TASKS TO CARRY OUT:
a. In the advice post about becoming a professor, what kind of spouse does the writer say being an academic spouse is like in some ways?
b. Transcribe the portion of the advice post about becoming a professor that starts with "Advice desperately needed: So" and goes on through "on the subject.".
c. Go on with the advice post about becoming a professor, picking up right after its final sentence.

PROVIDED PASSAGE:
☆ ☆ ☆

Advice desperately needed: So I want to become a professor...

I’m not a professor, but I work at a college and I seriously considered getting my PhD for awhile. Fretful Porpentine does a great job of describing the drawbacks as well as the benefits of the career path. A couple more points to consider:

  1. Academia can be hard on relationships/marriages. You might be willing to relocate anywhere for your job, but is your beloved willing to follow you? In some ways, being an academic spouse is like being a military spouse. Depending on what your spouse does, he or she may have to 1) either make career sacrifices to follow you to your job at East Bumfuck U or 2) be willling to live apart from you. If you and your spouses are both academics, it gets even harder. Google “two body problem academia” for some more thoughts on the subject.

  2. Colleges are as full of politicking, backbiting and pettiness as any corporate workplace. Remember, just because someone knows a lot about 16th century French literature does not mean that they’re not a complete dick.

☆ ☆ ☆

PROVIDED DATA:
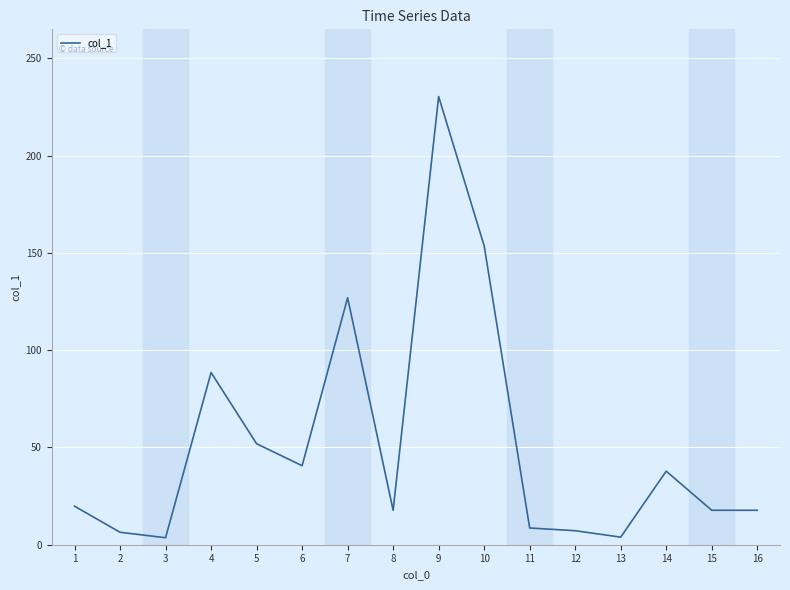

The chart shows a value of 37.8 at 14. True or false?

True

☆ ☆ ☆

ANSWERS TO THE EXERCISES:
a. A military spouse.

b.
Advice desperately needed: So I want to become a professor...

I’m not a professor, but I work at a college and I seriously considered getting my PhD for awhile. Fretful Porpentine does a great job of describing the drawbacks as well as the benefits of the career path. A couple more points to consider:

  1. Academia can be hard on relationships/marriages. You might be willing to relocate anywhere for your job, but is your beloved willing to follow you? In some ways, being an academic spouse is like being a military spouse. Depending on what your spouse does, he or she may have to 1) either make career sacrifices to follow you to your job at East Bumfuck U or 2) be willling to live apart from you. If you and your spouses are both academics, it gets even harder. Google “two body problem academia” for some more thoughts on the subject.

c.
There are some great blogs written by professors that might give you some insight into working in the field. I like “Confessions of a Community College Dean” myself, and he has links to lots of other good academic blogs on his site. Worth checking out.

Well, I do think it would be neat, but that’s only incidental. The bottom line is that I would like to become a professor/lecturer because, within the broad spectrum of English & Media Studies there are several areas about which I’m passionately keen to research & publish. I think I’d be really good at it.

I’d rather teach at the college level because it would give me the opportunity to pursue my own interests while teaching. Also, the students actually want to be there, which makes that aspect of the job a lot less stressful.

I’m an adjunct instructor at a small private college (B.A. in English, M.A. in Adolescent Ed., concentration in English) & also suggest giving this option a go.

Down sides:

  1. I’m employed on a semester-by-semester basis; if they don’t need me the semester after next, I’m gone.

  2. I’m paid less, of course, than my colleagues who are full/assistant professors - they have doctorates and have published.

  3. Yeah, not all of my students are particularly motivated. I try to make the class interesting, but some people have no interest in lit.
    Up sides:

  4. It can work as an “in”, I suspect, if you choose to go the professorial route. I say this because I believe that, in all things, it helps to know people.

  5. Adjuncting may allow you to pick up extra money whilst holding a full-time job. Extra money’s always nice.

  6. And, frankly, there’s less work involved.

  7. I find it fun discussing literature with my students & hope you’d have fun as well.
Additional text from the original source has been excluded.